Aunque la conclusión del plan fue mala, la decisión de enviar de una patada a los indios a las reservas ya estaba tomada, por lo que se volvió a organizar una expedición para cumplir por las bravas la misión del presidente. «Decididos a dar caza cuanto antes a los indios, inmediatamente se organizó una segunda expedición destinada a castigar y llevar de nuevo a la reserva a la creciente reunión de guerreros, aún sin cuantificar, que se movía por la zona», explica el divulgador histórico Gregorio Doval en su obra « Breve historia de los indios norteamericanos».

Lo que no sabían, para su desgracia, es que aquella fuerza no estaba compuesta de un pequeño contingente de hombres sin entrenamiento, sino que contaba con cientos de guerreros experimentados de varias de tribus. Todas ellas, lideradas por dos viejos conocidos del ejército de los Estados Unidos: Caballo Loco y Toro Sentado. Estos, se habían unido para enfrentarse al fin al hombre blanco y defender así las tierras de sus antepasados. Pintaban bastos para los casacas azules, que se suele decir, y los del uniforme americano ni se lo llegaban a imaginar.

Sin saber la que se le venía encima, el presidente de los Estados Unidos organizó una gran fuerza militar para lograr derrotar por fin a los indios. Este estaba formado por tres columnas, cada una de ellas al mando de un peso pesado de la oficialidad americana. Estas tenían el objetivo de atacar el gran campamento enemigo -que, según los exploradores, estaba presuntamente en Montana- desde tres puntos diferentes: sur, este y oeste. La primera contaba -en palabras de Doval- con 970 soldados, 80 civiles y 260 exploradores crows y shoshonis. Su viaje comenzó hacia territorio indio el 29 de mayo desde Wyoming a las órdenes del general de brigada George Crook (con su famosa «barbaza» rizada erizada al viento).

La segunda sumaba 401 hombres. «Pertenecían a cuatro compañía del 2º Regimiento de Caballería y seis del 7º Regimiento de Infantería, además de una batería Gatling y 25 exploradores indios», añade Doval. La misma estaba dirigida por John Gibbon, conocido por utilizar como nadie la artillería en campaña. Este contingente partió de Montana el 30 de marzo en dirección a Yellowstone.

__DATOS DE ORIGEN__
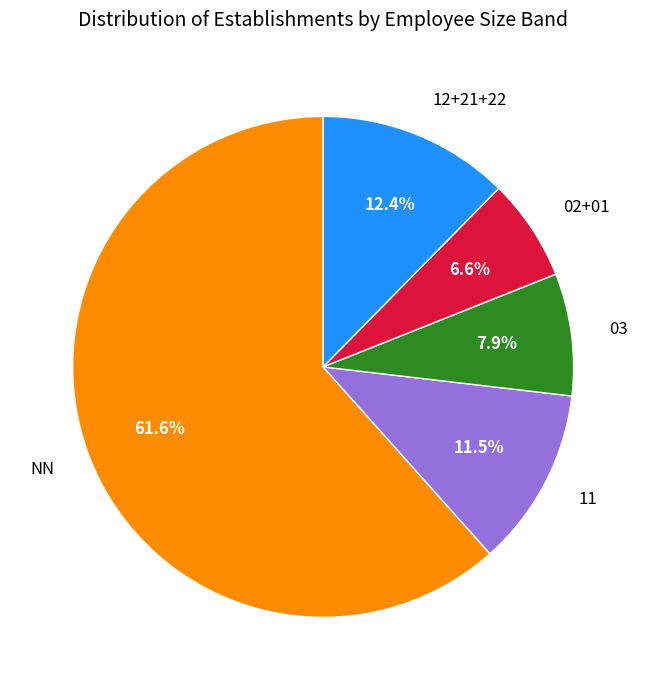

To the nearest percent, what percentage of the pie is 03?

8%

* * *

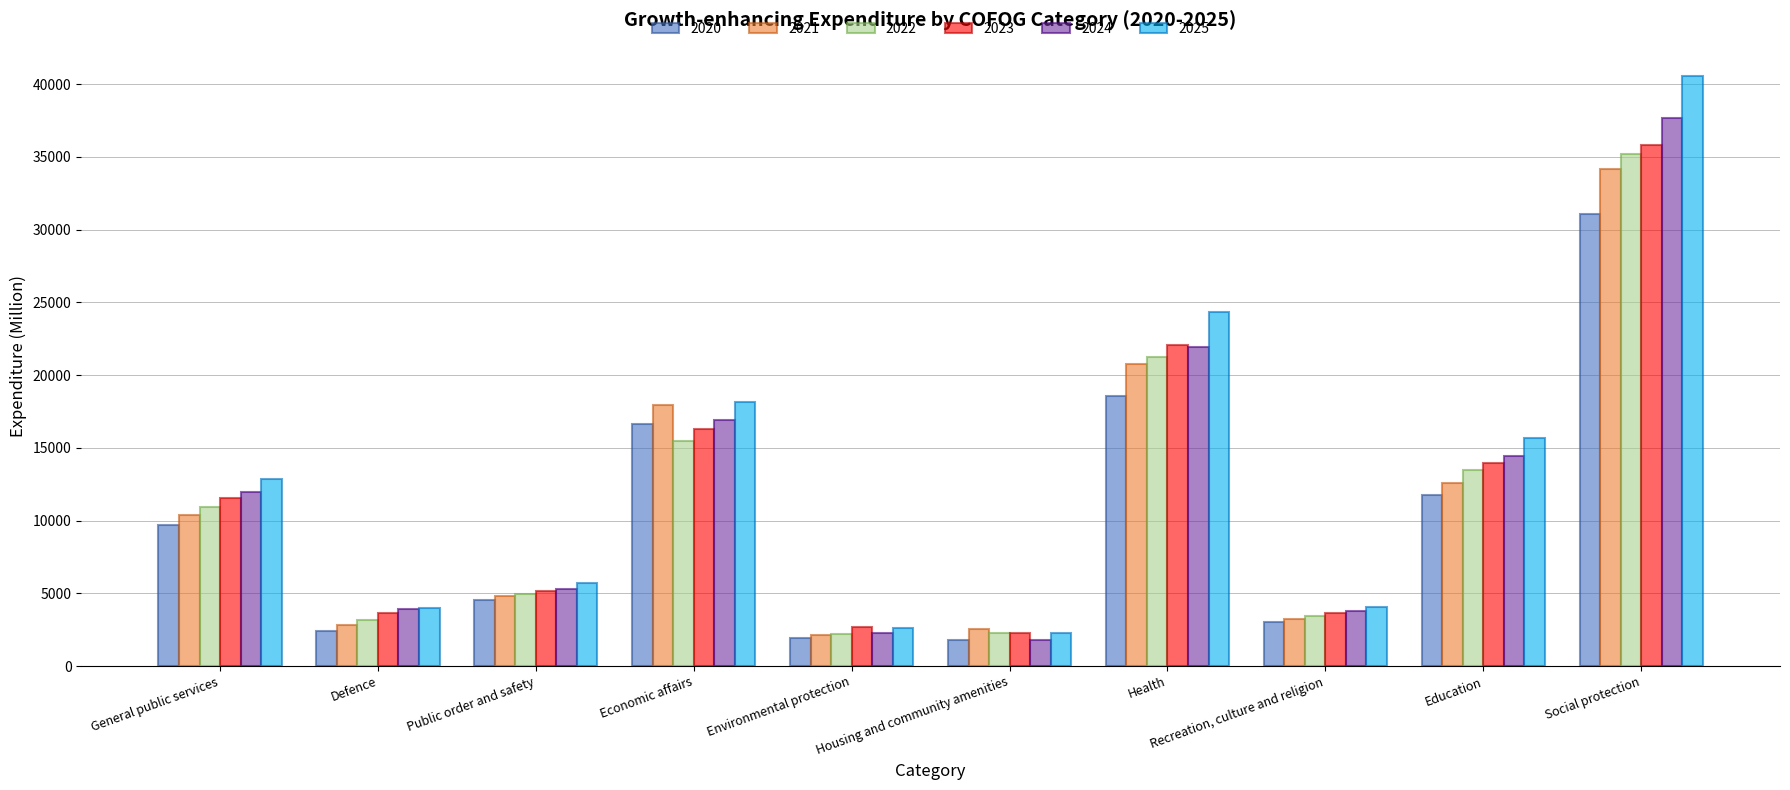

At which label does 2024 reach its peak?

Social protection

__QUÉ SE PIDE__
Según el texto sobre la expedición contra los indios, ¿quién dirigía la segunda columna?

__TAREA RESUELTA__
John Gibbon.